(Data for this task Opens)
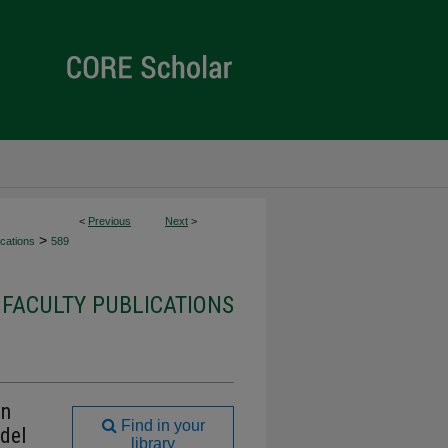
<
Previous
Next
>
>
cations
589
FACULTY PUBLICATIONS
on
Find in your
del
library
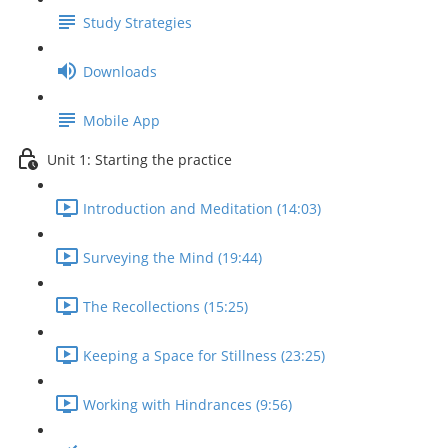
Study Strategies
Downloads
Mobile App
Unit 1: Starting the practice
Introduction and Meditation (14:03)
Surveying the Mind (19:44)
The Recollections (15:25)
Keeping a Space for Stillness (23:25)
Working with Hindrances (9:56)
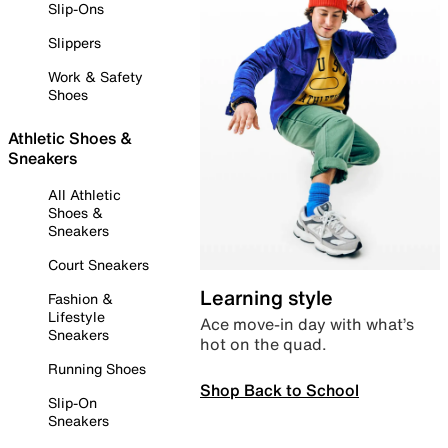
Slip-Ons
Slippers
Work & Safety
Shoes
Athletic Shoes &
Sneakers
All Athletic
Shoes &
Sneakers
Court Sneakers
Learning style
Fashion &
Lifestyle
Ace move-in day with what’s
Sneakers
hot on the quad.
Running Shoes
Shop Back to School
Slip-On
Sneakers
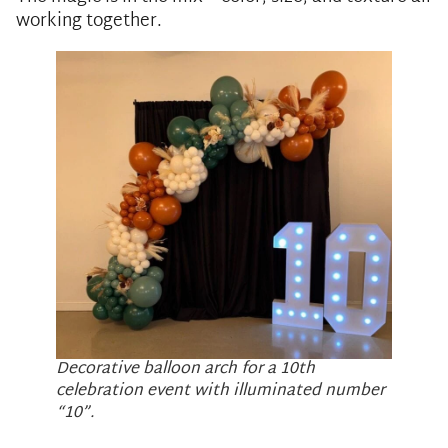
working together.
Decorative balloon arch for a 10th
celebration event with illuminated number
“10”.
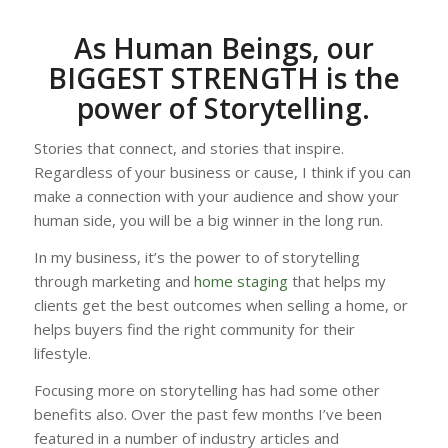
As Human Beings, our
BIGGEST STRENGTH is the
power of Storytelling.
Stories that connect, and stories that inspire.
Regardless of your business or cause, I think if you can
make a connection with your audience and show your
human side, you will be a big winner in the long run.
In my business, it’s the power to of storytelling
through marketing and
home staging
that helps my
clients get the best outcomes when selling a home, or
helps buyers find the right community for their
lifestyle.
Focusing more on storytelling has had some other
benefits also. Over the past few months I’ve been
featured in a number of industry articles and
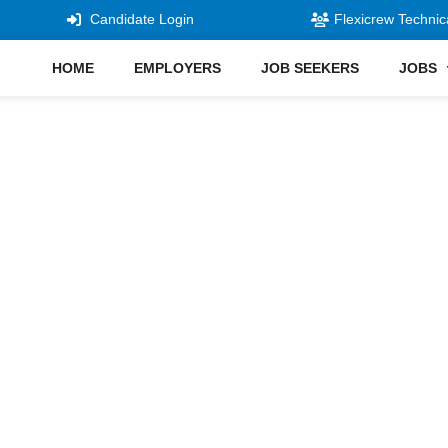
Candidate Login
Flexicrew Technic
HOME
EMPLOYERS
JOB SEEKERS
JOBS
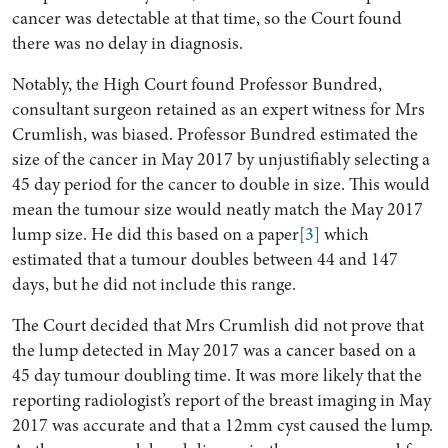
cancer was detectable at that time, so the Court found
there was no delay in diagnosis.
Notably, the High Court found Professor Bundred,
consultant surgeon retained as an expert witness for Mrs
Crumlish, was biased. Professor Bundred estimated the
size of the cancer in May 2017 by unjustifiably selecting a
45 day period for the cancer to double in size. This would
mean the tumour size would neatly match the May 2017
lump size. He did this based on a paper
[3]
which
estimated that a tumour doubles between 44 and 147
days, but he did not include this range.
The Court decided that Mrs Crumlish did not prove that
the lump detected in May 2017 was a cancer based on a
45 day tumour doubling time. It was more likely that the
reporting radiologist’s report of the breast imaging in May
2017 was accurate and that a 12mm cyst caused the lump.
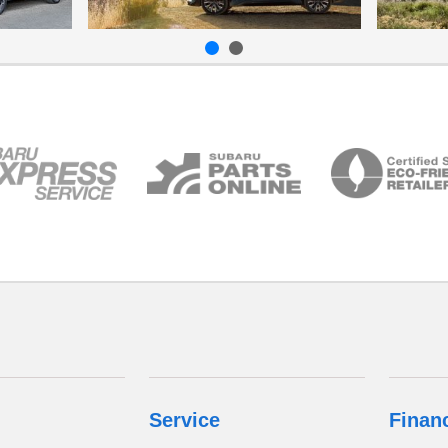
Service
Finan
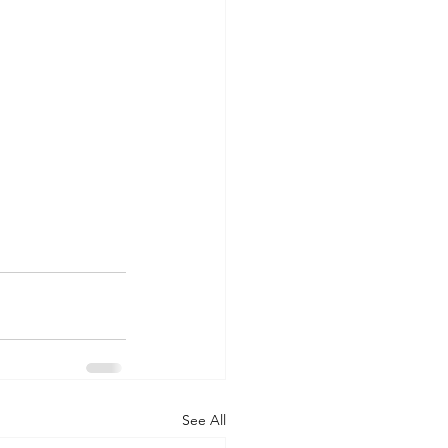
See All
(Data for this task Closes)
▶ Your task
Above are the entries. Quote exactly the lines from the one bearing "Notably, the High" through the one bearing "mean the tumour".

▶ The answer
Notably, the High Court found Professor Bundred,
consultant surgeon retained as an expert witness for Mrs
Crumlish, was biased. Professor Bundred estimated the
size of the cancer in May 2017 by unjustifiably selecting a
45 day period for the cancer to double in size. This would
mean the tumour size would neatly match the May 2017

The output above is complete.